Silvan is a district and municipality in the Diyarbakir province and is situated in a province of ethnic strife. Silvan and the wider Diyarbakir area were to be seen as Kurdish lands, but did not occur due to subsequent events, when it was incorporated into the Republic of Turkey. Diyarbakir is seen as a de facto capital of Turkish Kurdistan by some. However, it is governed by the Turkish government, which the PKK detests and so it operates in the province as a result.

== Battle ==
The PKK intended to catch the Turkish forces by surprise and ambushed them in a forest, engaging them with grenades and small-arms fire. The Turkish forces suffered heavy casualties but managed to recover and engage back, and had killed seven Kurdish militants.

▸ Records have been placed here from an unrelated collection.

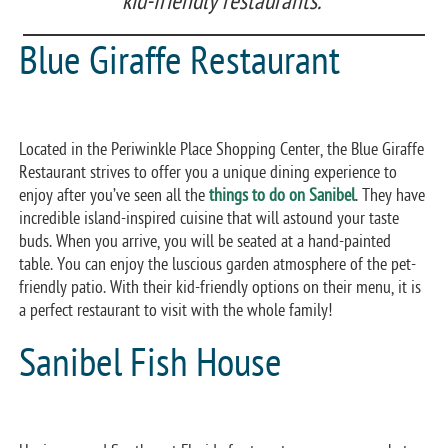
kid-friendly restaurants.
Blue Giraffe Restaurant
Located in the Periwinkle Place Shopping Center, the Blue Giraffe
Restaurant strives to offer you a unique dining experience to
enjoy after you’ve seen all the
things to do on Sanibel
. They have
incredible island-inspired cuisine that will astound your taste
buds. When you arrive, you will be seated at a hand-painted
table. You can enjoy the luscious garden atmosphere of the pet-
friendly patio. With their kid-friendly options on their menu, it is
a perfect restaurant to visit with the whole family!
Sanibel Fish House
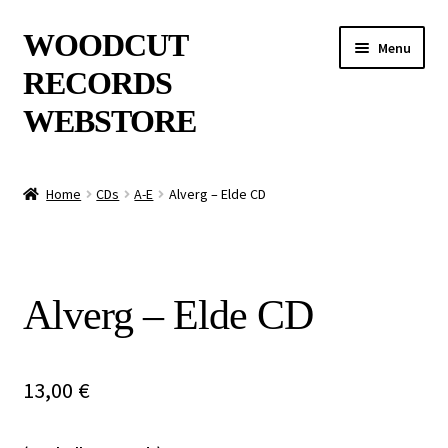
Skip
Skip
WOODCUT
Menu
to
to
RECORDS
navigation
content
WEBSTORE
News
Home
CDs
A-E
Alverg – Elde CD
Info
New Arrivals
Alverg – Elde CD
Special Offers
Releases
13,00
€
CDs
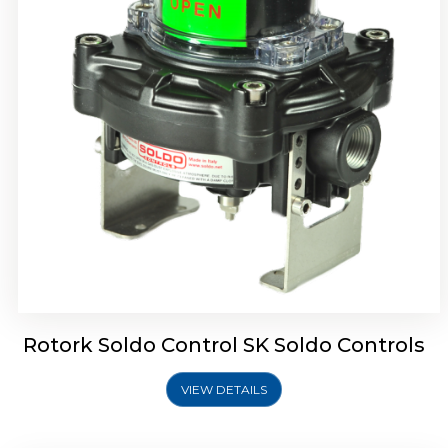
Rotork Soldo Control SQ Limit Switch Box
Rotork Soldo Control SK Soldo Controls
VIEW DETAILS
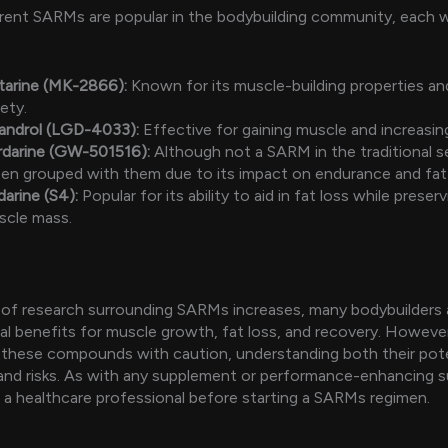
erent SARMs are popular in the bodybuilding community, each 
tarine (MK-2866):
Known for its muscle-building properties and
ety.
gandrol (LGD-4033):
Effective for gaining muscle and increasin
rdarine (GW-501516):
Although not a SARM in the traditional se
en grouped with them due to its impact on endurance and fat 
arine (S4):
Popular for its ability to aid in fat loss while preser
scle mass.
of research surrounding SARMs increases, many bodybuilders 
al benefits for muscle growth, fat loss, and recovery. However, 
these compounds with caution, understanding both their pote
and risks. As with any supplement or performance-enhancing 
 a healthcare professional before starting a SARMs regimen.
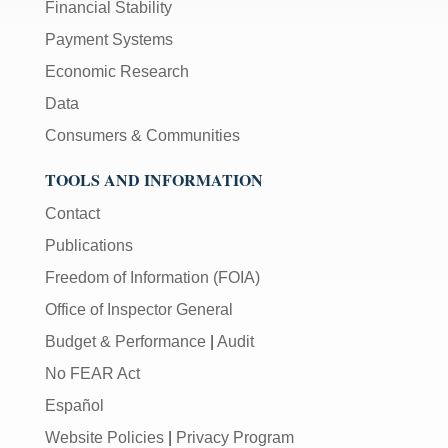
Financial Stability
Payment Systems
Economic Research
Data
Consumers & Communities
TOOLS AND INFORMATION
Contact
Publications
Freedom of Information (FOIA)
Office of Inspector General
Budget & Performance
|
Audit
No FEAR Act
Español
Website Policies
|
Privacy Program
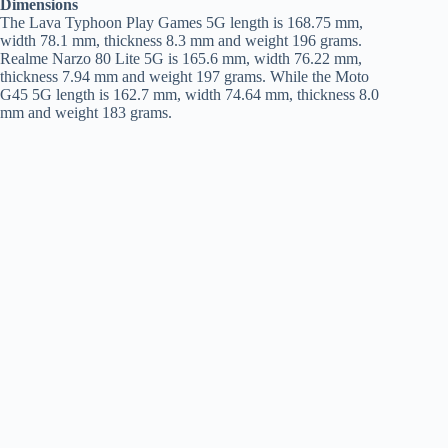
Dimensions
The Lava Typhoon Play Games 5G length is 168.75 mm,
width 78.1 mm, thickness 8.3 mm and weight 196 grams.
Realme Narzo 80 Lite 5G is 165.6 mm, width 76.22 mm,
thickness 7.94 mm and weight 197 grams. While the Moto
G45 5G length is 162.7 mm, width 74.64 mm, thickness 8.0
mm and weight 183 grams.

The grenades thrown had started a forest fire, which had spread and resulting in the deaths of the Turkish troops, burning them alive.

== Aftermath ==
Recep Tayyip Erdoğan met with various military officials and the interior minister in Ankara in order to address the attack. Turkish forces were sent to hunt down the remaining insurgents, backed by aerial support.

==Reactions==

- Recep Tayyip Erdoğan - “Turkey will succeed in overcoming the terror and the powers behind it without compromising democracy, justice and brotherhood.”
- Anders Fogh Rasmussen - "I express my heartfelt condolences to the families of those who were killed. NATO allies stand in full solidarity against the scourge of terrorism."
- Hillary Clinton - "We stand with Turkey in its fight against the PKK, a designated terrorist organization which has claimed tens of thousands of Turkish lives," she said in a statement. "We support Turkey in its fight against terror and we will continue to work with the Government of Turkey to combat terrorism in all its forms."